(ÜBUNGSAUFGABEN)
1. Gib den Text über Sammlungsforschung von „Einerseits können die Objekte einer“ bis einschließlich „Gehalt - interessiert.“ wieder und tausche dabei „Forschungsmedium“ gegen „Untersuchungsmedium“ aus.
2. Führe den Text über Sammlungsforschung weiter, wo er aufhört.

(TEXT ZUM LESEN)
Sammlungen und Sammlungsforschung

Für die Entwicklung des Virtuellen Sammlungsraumes bzw. dessen Datenmodell ist es nützlich, zunächst den Begriff der Sammlungsforschung genauer zu betrachten. Grundsätzlich lassen sich zwei Perspektiven auf Sammlungsforschung unterscheiden:

Einerseits können die Objekte einer Sammlung jeweils als Forschungsmedium im Sinne historischer Quellen genutzt werden. In dieser Hinsicht ist Sammlungsforschung als sammlungsgestützte Forschung zu verstehen, die vor allem auf die Inhalte der einzelnen Sammlungsobjekte fokussiert. Sie geht der Frage nach: Was ist in einer Sammlung x enthalten, welche Quellen enthält sie, mit deren Hilfe eine Forschungsfrage näher beleuchtet werden kann? Die Perspektive zeigt sich besonders in dem Phänomen der wissenschaftlichen (Quellen-)Edition, die sich für bestimmte Aspekte eines Mediums - wie den Inhalt oder den sprachlichen Gehalt - interessiert.

Anderseits kann die Sammlung selbst Gegenstand der Forschung sein. Diese interessiert sich vor allem für übergeordnete Strukturen und Prozesse der Sammlung an sich. Unter welchen sozial-historischen Bedingungen hat sich die Sammlung konstituiert, welche Akteure haben mit welchen Intentionen Einfluss auf den Bestand einer Sammlung genommen?

Die Sammlung als ...
Forschungsmedium Forschungsgegenstand
Forschung mit Hilfe der Sammlung Forschung an der Sammlung
Untersuchung einzelner enthaltener Objekte im Sinne historischer Quellen Forschungsgegenstand ist die Sammlung an sich, ihre Strukturen und sie konstituierenden Prozesse
Zugang über Listenansichten und Filter von Katalogen, welche einen Überblick über den Inhalt der Sammlung geben Zugang über interaktive Visualisierungen, welche grundlegende Strukturen sichtbar machen

 

Ein Beispiel in dem die Sammlungs als Forschungsmedium fungieren kann, wäre die Frage, was die Bücher der Privatbibliothek Johann Wolfgang von Goethes über dessen Verhältnis zu einem bestimmten Thema aussagen können. Hierbei widmet man sich einer Auswahl an Objekten, einem Ausschnitt der Sammlung und beantwortet mit diesen eine Frage, die durchaus auch außerhalb der Sammlung angesiedelt sein kann. Um nun aus dem Bestand der Sammlung schnell das relevante Material herauszusuchen, eignen sich traditionelle digitale Kataloge besonders gut. Die Aufbereitung von Suchergebnissen in Form von Listen lässt sich über Paginierungen sehr gut skalieren und bietet somit auch bei großen Sammlungen ein hohes Maß an Übersichtlichkeit. Mittels Filterfunktionen können die gewünschten Ergebnisse schnell eingeschränkt und das relevante Material herausgesucht werden.

Gesammelte Dateneinträge
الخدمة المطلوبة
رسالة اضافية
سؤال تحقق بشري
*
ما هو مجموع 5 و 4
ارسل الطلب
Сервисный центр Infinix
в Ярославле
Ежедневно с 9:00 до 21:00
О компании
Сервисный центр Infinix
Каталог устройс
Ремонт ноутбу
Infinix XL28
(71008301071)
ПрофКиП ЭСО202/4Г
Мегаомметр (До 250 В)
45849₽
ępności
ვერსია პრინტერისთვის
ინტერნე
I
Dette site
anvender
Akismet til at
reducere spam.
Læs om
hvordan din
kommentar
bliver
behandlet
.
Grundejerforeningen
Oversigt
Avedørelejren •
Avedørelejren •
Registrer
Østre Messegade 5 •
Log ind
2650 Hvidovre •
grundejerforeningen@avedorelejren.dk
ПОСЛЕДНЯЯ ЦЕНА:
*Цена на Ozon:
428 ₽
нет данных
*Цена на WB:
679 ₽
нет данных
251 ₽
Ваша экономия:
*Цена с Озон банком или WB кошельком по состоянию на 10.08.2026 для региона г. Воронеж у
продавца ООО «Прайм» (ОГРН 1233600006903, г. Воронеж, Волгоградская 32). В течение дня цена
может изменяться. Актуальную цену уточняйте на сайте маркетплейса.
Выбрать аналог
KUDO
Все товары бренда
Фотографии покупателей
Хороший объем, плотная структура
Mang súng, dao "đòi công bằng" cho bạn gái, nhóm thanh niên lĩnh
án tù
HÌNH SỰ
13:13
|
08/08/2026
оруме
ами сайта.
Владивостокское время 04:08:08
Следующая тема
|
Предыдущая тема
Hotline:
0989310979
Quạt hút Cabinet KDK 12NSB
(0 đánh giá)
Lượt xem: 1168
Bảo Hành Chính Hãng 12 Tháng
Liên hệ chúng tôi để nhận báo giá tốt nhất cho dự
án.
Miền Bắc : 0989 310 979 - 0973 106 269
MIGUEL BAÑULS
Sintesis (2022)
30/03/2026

(LÖSUNGEN JE AUFGABE)
1.
Einerseits können die Objekte einer Sammlung jeweils als Untersuchungsmedium im Sinne historischer Quellen genutzt werden. In dieser Hinsicht ist Sammlungsforschung als sammlungsgestützte Forschung zu verstehen, die vor allem auf die Inhalte der einzelnen Sammlungsobjekte fokussiert. Sie geht der Frage nach: Was ist in einer Sammlung x enthalten, welche Quellen enthält sie, mit deren Hilfe eine Forschungsfrage näher beleuchtet werden kann? Die Perspektive zeigt sich besonders in dem Phänomen der wissenschaftlichen (Quellen-)Edition, die sich für bestimmte Aspekte eines Mediums - wie den Inhalt oder den sprachlichen Gehalt - interessiert.

2.
Anders verhält es sich, wenn die Sammlung als Forschungsgegenstand im Mittelpunkt steht. Hier geht es weniger um die Untersuchung einzelner Inhalte als um die Sammlung an sich, ihre Strukturen und konstitutiven Prozesse. Hier stoßen die bekannten Katalogansichten an ihre Grenzen. Durch ihren Fokus auf vereinzelte Objekte, werden übergeordnete Trends nur schwer sichtbar. Daher bietet sich ein Einstieg über interaktive Visualisierungen wie Zeitleisten oder Netzwerke an. So können beispielsweise Cluster in den Sammlungsstrukturen besser erkannt werden und machen so Rückschlüsse über den Aufbau der Sammlung an sich möglich.

In der Realität ist die Grenze zwischen den Bereichen Forschungsgegenstand und Forschungsmedium sicher oft weniger scharf gezogen. Um so mehr stellt sich daher die Frage, inwiefern Kataloge, welche vor allem mit Listen- oder Kachelansichten arbeiten sinnvoll durch Visualisierungen ergänzt werden können, um verschiedene Perspektive und somit auch verschiedene Zugänge zu Sammlungen zu eröffnen.